THE PROBLEM:
Extract every line of the records below that contains the string "FACE", treating uppercase and lowercase letters as distinct.

TASK MATERIAL:

========

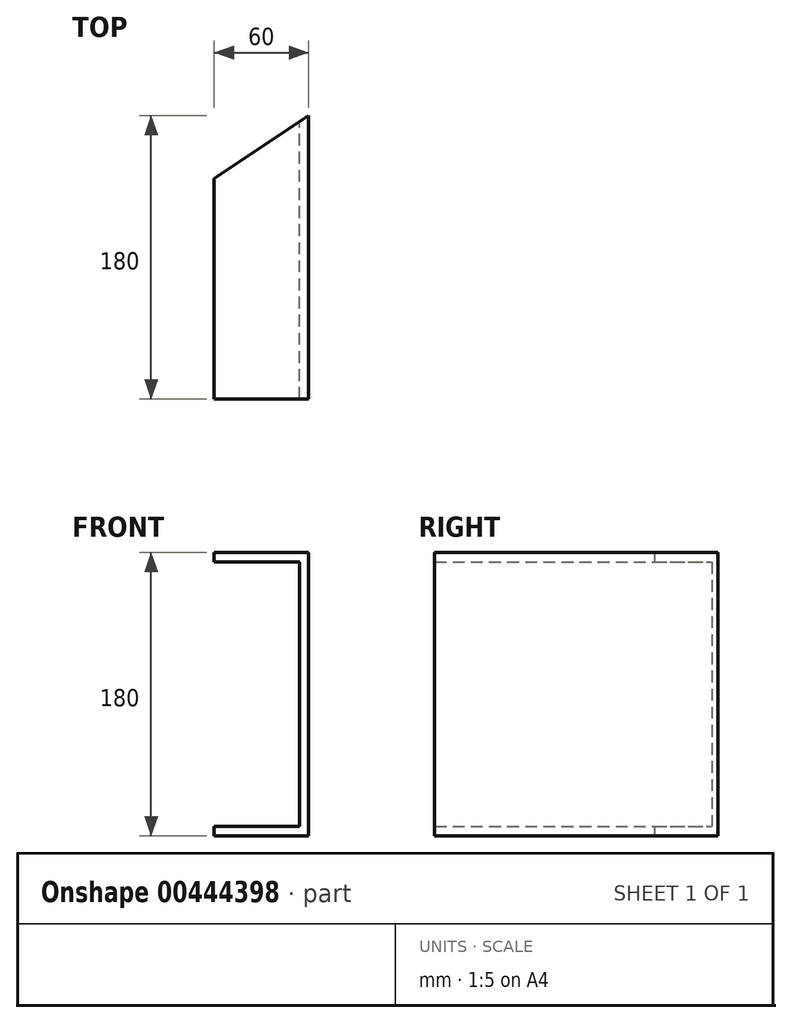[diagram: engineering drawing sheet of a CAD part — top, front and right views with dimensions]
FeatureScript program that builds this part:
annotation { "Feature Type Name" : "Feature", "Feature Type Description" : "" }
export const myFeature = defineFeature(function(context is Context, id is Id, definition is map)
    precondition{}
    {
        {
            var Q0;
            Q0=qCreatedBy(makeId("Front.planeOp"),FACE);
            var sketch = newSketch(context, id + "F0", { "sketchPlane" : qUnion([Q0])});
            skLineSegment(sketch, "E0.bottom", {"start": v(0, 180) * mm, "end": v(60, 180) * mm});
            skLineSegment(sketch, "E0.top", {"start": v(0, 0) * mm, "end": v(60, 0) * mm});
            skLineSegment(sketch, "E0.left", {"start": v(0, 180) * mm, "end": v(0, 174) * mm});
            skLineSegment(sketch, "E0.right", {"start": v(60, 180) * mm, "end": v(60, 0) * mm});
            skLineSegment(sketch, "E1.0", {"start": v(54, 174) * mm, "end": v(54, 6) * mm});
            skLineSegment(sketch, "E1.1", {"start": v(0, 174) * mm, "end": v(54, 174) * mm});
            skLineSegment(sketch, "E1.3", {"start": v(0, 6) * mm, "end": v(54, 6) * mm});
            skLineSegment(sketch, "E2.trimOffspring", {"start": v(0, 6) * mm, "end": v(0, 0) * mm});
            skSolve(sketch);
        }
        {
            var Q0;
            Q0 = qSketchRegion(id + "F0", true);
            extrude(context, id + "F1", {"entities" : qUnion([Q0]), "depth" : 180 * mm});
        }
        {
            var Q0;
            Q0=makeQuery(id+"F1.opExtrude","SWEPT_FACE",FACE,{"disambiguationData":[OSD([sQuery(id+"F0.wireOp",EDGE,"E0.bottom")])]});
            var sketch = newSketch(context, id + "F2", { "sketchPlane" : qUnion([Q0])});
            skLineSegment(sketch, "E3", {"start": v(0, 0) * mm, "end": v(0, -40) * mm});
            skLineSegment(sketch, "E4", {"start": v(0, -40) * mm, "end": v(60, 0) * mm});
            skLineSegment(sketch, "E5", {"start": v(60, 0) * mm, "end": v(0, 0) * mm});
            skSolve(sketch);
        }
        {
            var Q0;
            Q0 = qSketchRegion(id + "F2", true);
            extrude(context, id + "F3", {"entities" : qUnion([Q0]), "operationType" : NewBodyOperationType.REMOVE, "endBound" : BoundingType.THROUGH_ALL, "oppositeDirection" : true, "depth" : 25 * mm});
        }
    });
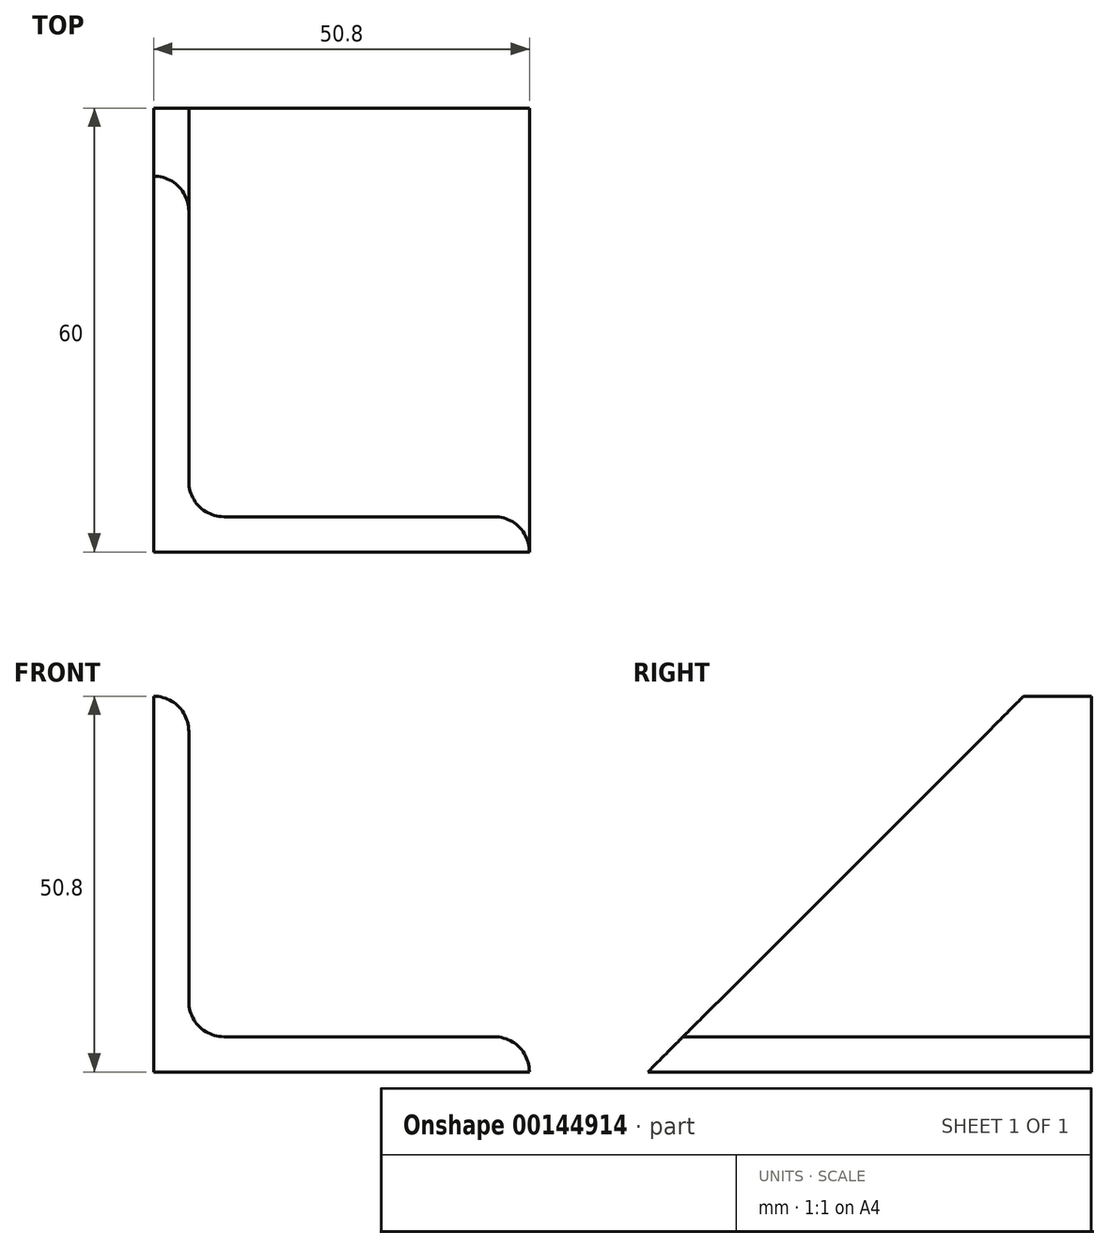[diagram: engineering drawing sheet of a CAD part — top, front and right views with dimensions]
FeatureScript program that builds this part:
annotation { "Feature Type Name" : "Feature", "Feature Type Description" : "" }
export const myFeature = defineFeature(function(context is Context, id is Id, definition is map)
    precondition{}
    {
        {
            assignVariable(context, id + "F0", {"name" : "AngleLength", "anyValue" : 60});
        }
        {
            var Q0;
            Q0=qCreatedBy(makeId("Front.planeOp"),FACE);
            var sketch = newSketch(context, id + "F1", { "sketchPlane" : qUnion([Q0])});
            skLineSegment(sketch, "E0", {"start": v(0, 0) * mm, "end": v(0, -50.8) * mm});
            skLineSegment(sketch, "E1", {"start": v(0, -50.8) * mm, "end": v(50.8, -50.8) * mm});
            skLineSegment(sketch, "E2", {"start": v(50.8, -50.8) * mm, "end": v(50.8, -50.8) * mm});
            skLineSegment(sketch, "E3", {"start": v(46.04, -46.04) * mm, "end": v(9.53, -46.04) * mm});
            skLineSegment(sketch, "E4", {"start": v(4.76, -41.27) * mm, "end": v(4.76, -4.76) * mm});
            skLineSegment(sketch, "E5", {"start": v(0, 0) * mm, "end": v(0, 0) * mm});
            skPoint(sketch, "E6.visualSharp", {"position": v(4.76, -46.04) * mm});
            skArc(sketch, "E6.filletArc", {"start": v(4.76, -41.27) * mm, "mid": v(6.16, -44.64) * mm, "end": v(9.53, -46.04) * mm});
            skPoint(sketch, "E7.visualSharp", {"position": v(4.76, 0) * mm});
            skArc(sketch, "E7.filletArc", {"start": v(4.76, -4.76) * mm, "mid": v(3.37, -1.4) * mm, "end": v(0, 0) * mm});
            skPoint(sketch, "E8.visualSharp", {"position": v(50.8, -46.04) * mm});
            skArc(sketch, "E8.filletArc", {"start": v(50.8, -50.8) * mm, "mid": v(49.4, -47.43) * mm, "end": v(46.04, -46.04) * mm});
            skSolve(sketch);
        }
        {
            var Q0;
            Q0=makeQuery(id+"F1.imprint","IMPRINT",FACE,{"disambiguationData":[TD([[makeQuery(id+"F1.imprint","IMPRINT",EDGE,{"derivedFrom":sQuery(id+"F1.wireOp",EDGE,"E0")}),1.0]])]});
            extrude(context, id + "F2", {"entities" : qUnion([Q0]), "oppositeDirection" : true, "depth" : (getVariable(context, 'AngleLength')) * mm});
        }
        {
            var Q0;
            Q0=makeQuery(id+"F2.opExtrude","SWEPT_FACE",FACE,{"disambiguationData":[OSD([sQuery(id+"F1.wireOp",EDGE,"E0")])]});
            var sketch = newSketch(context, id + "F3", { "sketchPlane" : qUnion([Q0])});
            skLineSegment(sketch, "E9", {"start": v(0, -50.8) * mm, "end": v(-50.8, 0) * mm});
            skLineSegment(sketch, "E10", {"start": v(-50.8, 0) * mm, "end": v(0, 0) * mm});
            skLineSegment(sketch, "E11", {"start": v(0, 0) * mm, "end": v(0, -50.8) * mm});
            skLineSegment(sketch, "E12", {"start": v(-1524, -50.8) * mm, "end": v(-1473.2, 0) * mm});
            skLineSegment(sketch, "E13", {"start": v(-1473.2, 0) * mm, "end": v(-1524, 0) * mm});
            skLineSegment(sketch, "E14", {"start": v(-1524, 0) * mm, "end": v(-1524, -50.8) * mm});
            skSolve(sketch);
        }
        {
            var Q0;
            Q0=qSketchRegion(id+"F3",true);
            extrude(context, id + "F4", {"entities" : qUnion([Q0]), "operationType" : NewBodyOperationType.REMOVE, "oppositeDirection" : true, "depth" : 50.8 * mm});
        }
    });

========

WRITTEN RESPONSE:
            Q0=qCreatedBy(makeId("Front.planeOp"),FACE);
            Q0=makeQuery(id+"F1.opExtrude","SWEPT_FACE",FACE,{"disambiguationData":[OSD([sQuery(id+"F0.wireOp",EDGE,"E0.bottom")])]});
            Q0=qCreatedBy(makeId("Front.planeOp"),FACE);
            Q0=makeQuery(id+"F1.imprint","IMPRINT",FACE,{"disambiguationData":[TD([[makeQuery(id+"F1.imprint","IMPRINT",EDGE,{"derivedFrom":sQuery(id+"F1.wireOp",EDGE,"E0")}),1.0]])]});
            Q0=makeQuery(id+"F2.opExtrude","SWEPT_FACE",FACE,{"disambiguationData":[OSD([sQuery(id+"F1.wireOp",EDGE,"E0")])]});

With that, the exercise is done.